The COVID pandemic has exacerbated existing structural inequalities, insulating creditors and asset-owners from the worst effects of the pandemic while driving many of the most financially vulnerable deeper into debt, by favouring landlords and homeowners over renters (with disproportionate impacts on people from minority ethnic backgrounds, who are more likely to be renting). The loss of work due to COVID has driven many into debt, with the consequence that social housing tenants were three times as likely to be in housing arrears compared to owners with a mortgage and twice as likely as private renters. The pandemic has also led to many more people receiving state support with their housing costs, especially in London. Meanwhile, house prices have continued to become more unaffordable during the pandemic and are increasing twice as fast in rural areas as in cities as people leave urban areas, and at least 130,000 households in England were made homeless during the first year of the pandemic, despite the government’s ban on evictions. Probably the biggest government housing investment in response to the pandemic has been the stamp duty holiday, which redistributed money to those who can afford to buy their homes, including landlords acquiring buy-to-let houses.

Adequate housing

As Nigel de Noronha argues, “The government has demonstrated no evidence of seriously getting to grips with the housing situation in this country, preferring to apply sticking plasters to address perceived issues raised by the stakeholders they listen to rather than considering the international commitments the UK has made to provide adequate housing for all”.

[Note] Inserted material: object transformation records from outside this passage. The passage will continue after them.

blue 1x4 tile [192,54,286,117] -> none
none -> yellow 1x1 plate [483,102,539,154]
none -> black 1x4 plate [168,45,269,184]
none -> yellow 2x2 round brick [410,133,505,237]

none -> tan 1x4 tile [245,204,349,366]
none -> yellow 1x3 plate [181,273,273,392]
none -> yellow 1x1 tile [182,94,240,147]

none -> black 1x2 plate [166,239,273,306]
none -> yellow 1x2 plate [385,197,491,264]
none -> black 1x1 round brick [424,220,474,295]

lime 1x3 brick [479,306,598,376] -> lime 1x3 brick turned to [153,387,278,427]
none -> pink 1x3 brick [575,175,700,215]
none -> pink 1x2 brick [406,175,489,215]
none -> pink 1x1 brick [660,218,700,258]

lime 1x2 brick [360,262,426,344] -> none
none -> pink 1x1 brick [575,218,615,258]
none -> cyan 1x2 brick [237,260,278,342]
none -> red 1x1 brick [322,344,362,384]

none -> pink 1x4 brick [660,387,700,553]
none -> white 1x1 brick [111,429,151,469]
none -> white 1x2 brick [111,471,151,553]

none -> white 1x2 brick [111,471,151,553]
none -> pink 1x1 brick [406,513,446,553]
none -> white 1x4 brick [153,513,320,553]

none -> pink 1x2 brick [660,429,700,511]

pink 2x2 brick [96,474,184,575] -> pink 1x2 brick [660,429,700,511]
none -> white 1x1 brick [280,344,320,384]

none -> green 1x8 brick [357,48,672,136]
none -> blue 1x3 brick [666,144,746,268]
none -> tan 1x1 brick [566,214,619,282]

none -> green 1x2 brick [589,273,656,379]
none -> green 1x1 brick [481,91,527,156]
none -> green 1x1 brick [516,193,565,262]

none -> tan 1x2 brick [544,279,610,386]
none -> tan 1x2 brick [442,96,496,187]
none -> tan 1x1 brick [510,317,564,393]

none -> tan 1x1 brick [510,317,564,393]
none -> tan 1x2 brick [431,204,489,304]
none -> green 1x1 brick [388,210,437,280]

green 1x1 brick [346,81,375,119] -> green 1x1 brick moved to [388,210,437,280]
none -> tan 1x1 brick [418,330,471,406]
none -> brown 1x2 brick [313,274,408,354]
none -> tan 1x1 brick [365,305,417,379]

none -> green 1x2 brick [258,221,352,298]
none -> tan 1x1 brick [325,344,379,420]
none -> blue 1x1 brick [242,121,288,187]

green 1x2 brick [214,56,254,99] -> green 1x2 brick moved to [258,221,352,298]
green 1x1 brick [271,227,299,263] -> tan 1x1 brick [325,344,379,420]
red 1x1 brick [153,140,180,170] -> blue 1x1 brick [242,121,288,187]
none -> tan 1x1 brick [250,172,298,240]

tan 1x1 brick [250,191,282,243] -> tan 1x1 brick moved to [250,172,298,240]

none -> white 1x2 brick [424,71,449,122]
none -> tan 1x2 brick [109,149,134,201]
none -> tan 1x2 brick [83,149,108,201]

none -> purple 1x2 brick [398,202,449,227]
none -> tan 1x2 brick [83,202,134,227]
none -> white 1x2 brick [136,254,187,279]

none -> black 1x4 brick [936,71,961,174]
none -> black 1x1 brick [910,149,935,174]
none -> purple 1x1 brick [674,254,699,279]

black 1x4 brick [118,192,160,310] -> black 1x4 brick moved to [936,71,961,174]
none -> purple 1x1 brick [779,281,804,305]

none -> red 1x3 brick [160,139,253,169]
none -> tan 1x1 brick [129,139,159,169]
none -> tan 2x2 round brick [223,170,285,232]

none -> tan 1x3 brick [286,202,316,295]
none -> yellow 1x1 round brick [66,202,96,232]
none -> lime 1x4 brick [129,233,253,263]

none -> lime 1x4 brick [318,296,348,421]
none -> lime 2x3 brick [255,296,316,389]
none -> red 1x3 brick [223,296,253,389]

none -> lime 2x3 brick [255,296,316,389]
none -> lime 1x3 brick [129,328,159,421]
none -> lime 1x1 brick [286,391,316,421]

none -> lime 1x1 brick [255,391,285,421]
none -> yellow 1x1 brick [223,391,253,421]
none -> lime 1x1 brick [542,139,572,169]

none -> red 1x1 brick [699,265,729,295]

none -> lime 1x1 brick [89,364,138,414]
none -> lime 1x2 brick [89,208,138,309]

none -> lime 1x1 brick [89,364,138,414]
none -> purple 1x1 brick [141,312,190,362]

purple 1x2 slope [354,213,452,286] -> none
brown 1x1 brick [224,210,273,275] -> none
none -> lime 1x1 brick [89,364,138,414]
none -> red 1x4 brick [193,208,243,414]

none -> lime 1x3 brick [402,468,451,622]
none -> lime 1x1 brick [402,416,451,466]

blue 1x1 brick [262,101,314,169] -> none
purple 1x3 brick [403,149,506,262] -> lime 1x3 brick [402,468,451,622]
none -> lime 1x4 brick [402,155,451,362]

Some interesting examples of private rented sector regulation have emerged in recent years, including local authority selective licensing schemes that require private landlords to pay an annual fee and to submit their properties to legal checks (thus sparing tenants from having to complain about poor conditions and suffer the threat of ‘revenge evictions’). These checks include that the landlord is a ‘fit and proper’ person, gas and electrical safety certificates, written tenancy agreements and the management of anti-social behaviour and repairs. Newham in East London became the first local authority to introduce mandatory licensing for all private landlords (not just those of houses in multiple occupation) in 2012. A national regulatory scheme to protect tenants was proposed by the Brown government following the 2008 Rugg Review, a report into the private rented The government wanted to establish a national register of landlords, regulate letting and managing agent and make written tenancy agreements compulsory, but this was rejected by the coalition government.